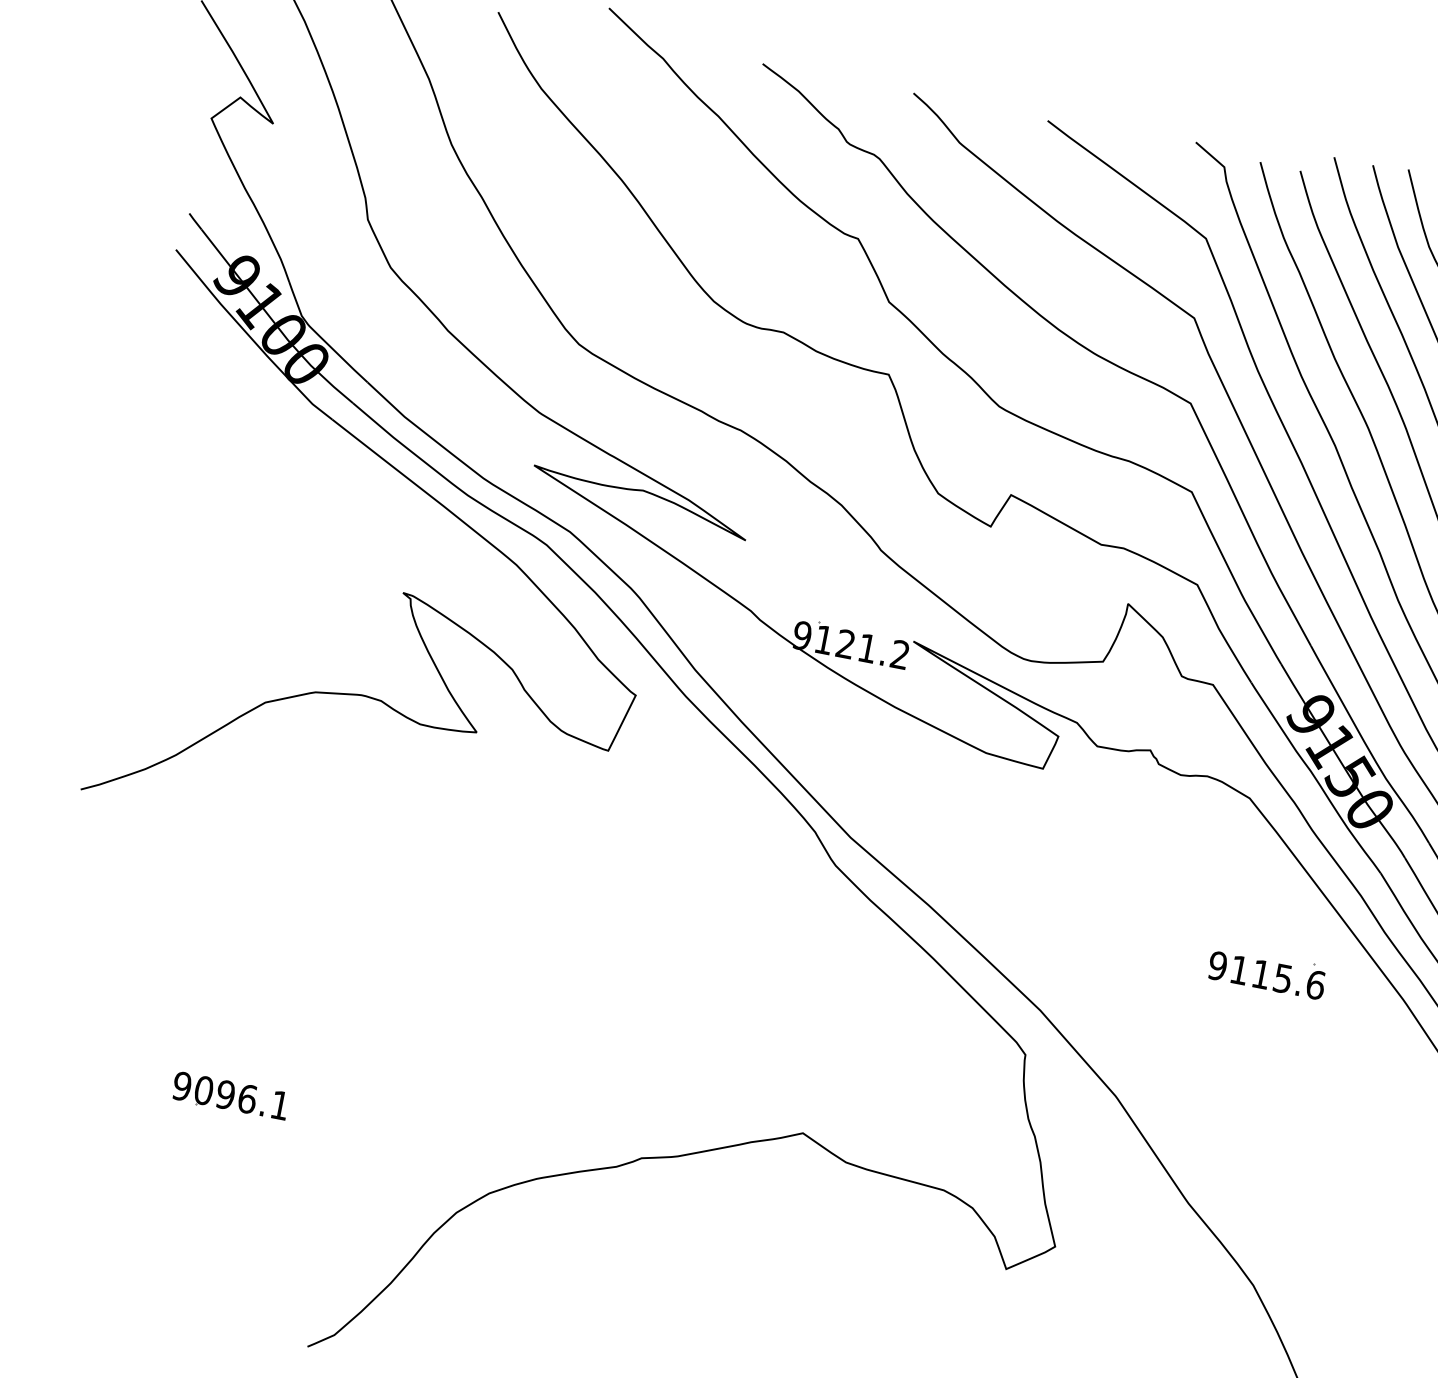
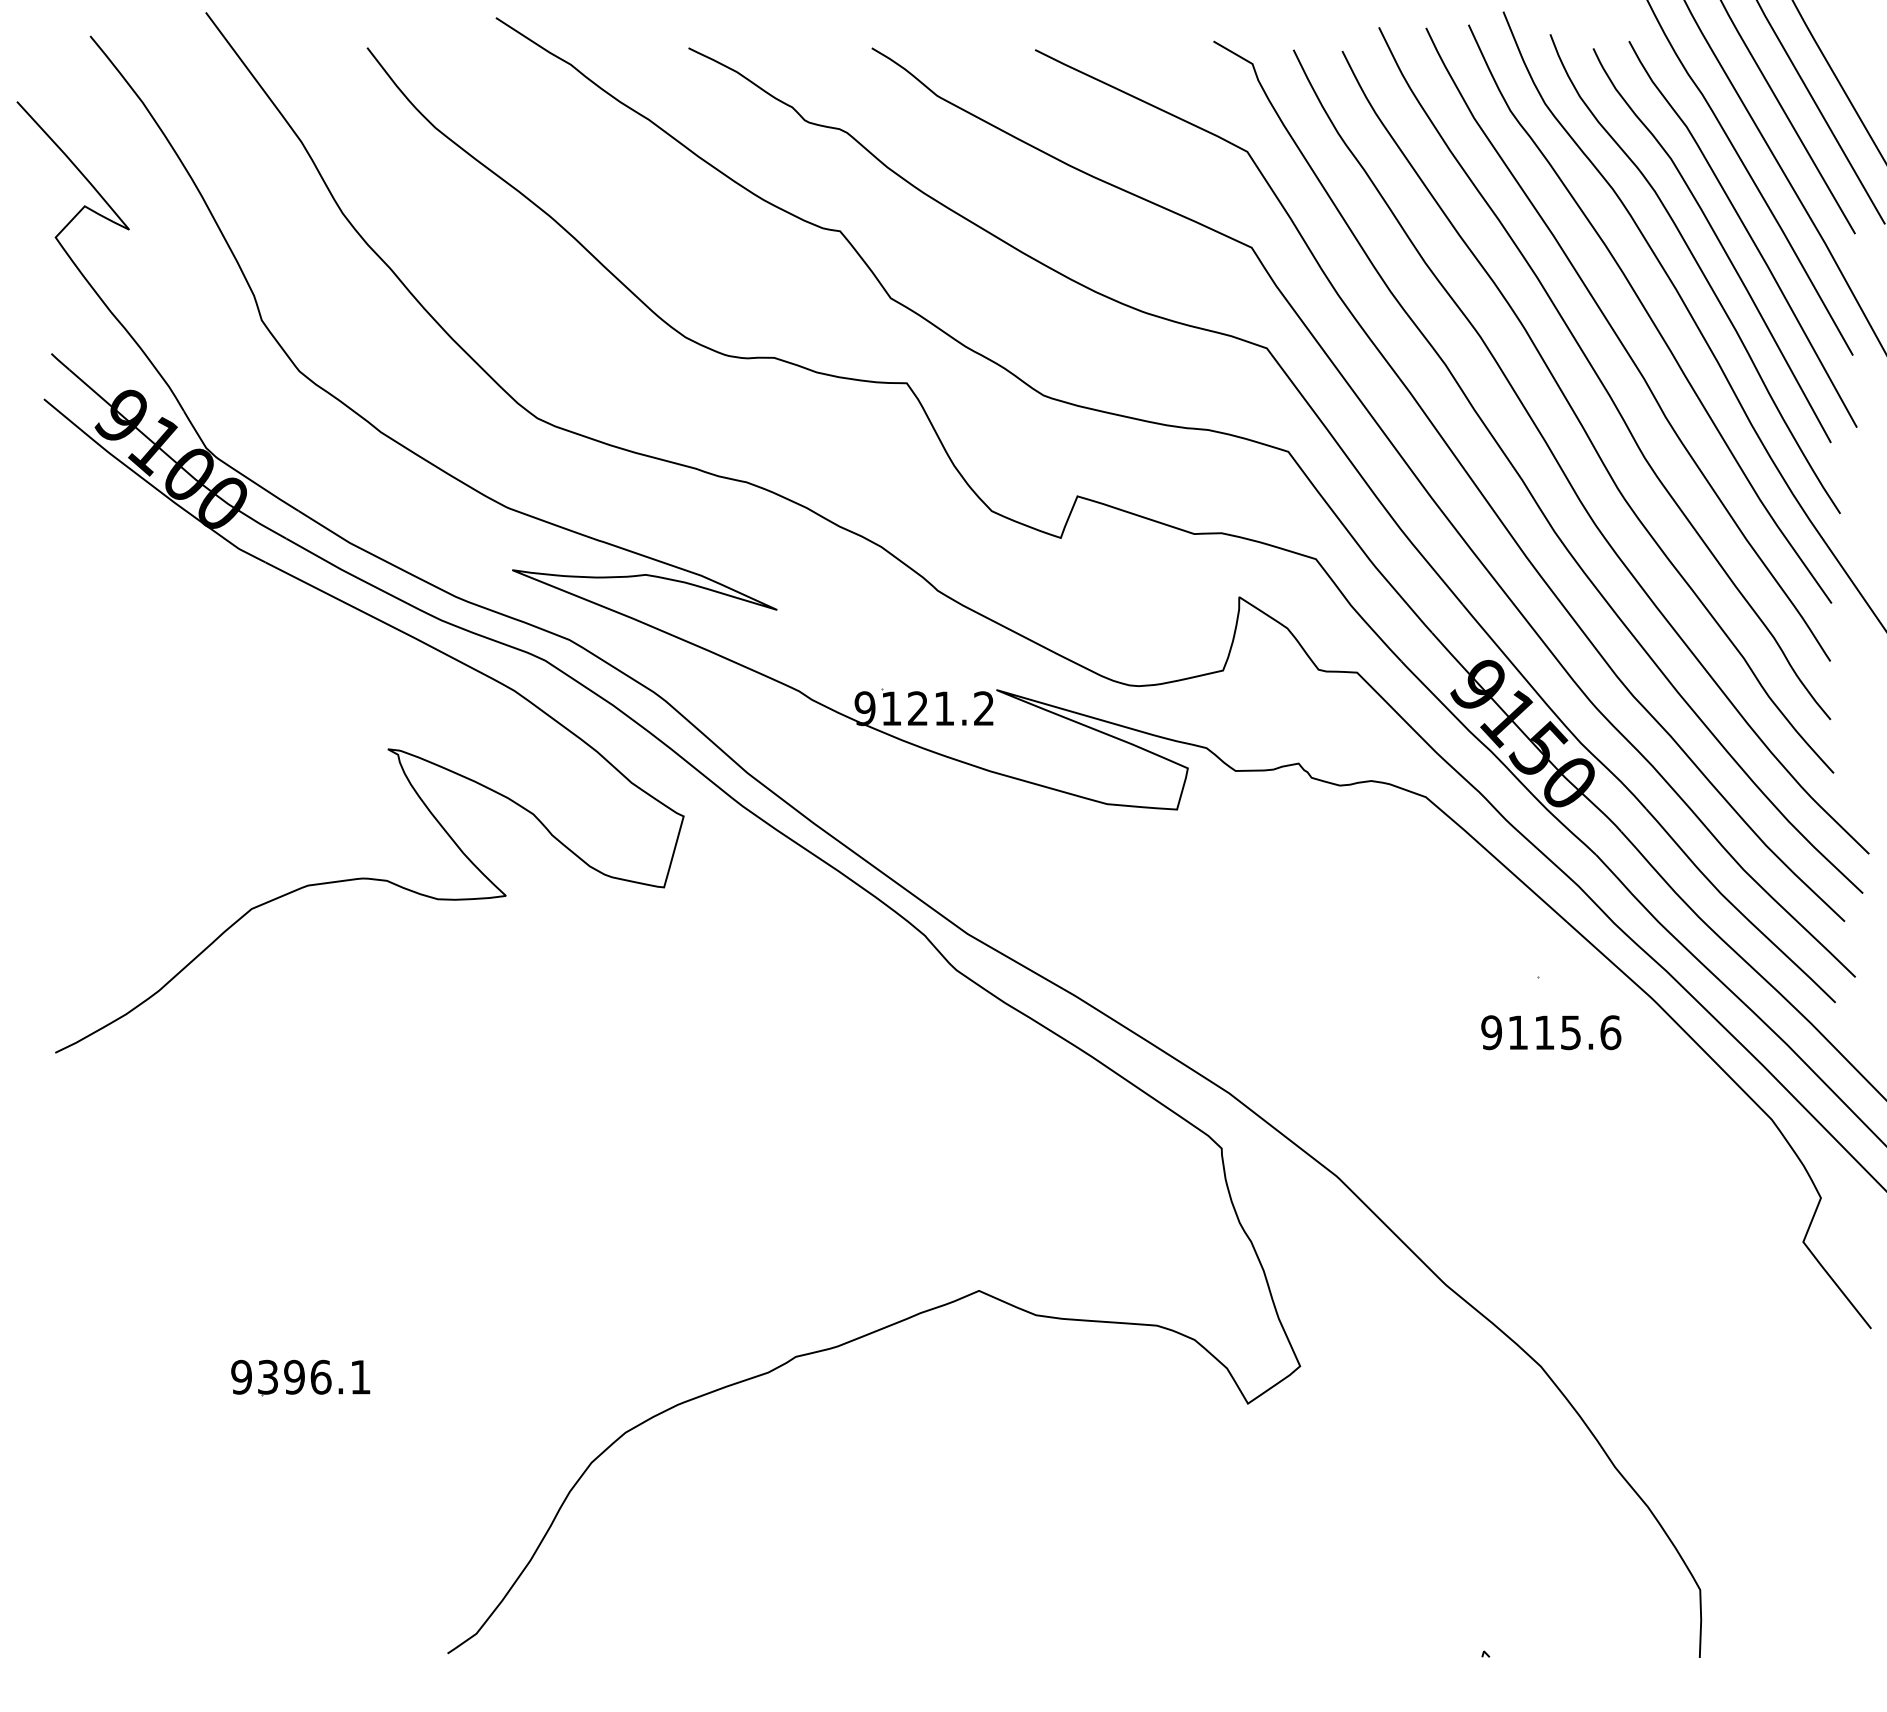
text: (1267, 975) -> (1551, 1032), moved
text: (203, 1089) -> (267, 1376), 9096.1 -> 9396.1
--
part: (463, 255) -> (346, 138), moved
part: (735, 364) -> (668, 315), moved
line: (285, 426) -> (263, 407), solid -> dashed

→ Required action
Out of the listing above, reproduce exactly the lines from the one with "part: (463, 255) -> (346, 138), moved" up to and including the one with "line: (285, 426)".

→ Answer below
part: (463, 255) -> (346, 138), moved
part: (735, 364) -> (668, 315), moved
line: (285, 426) -> (263, 407), solid -> dashed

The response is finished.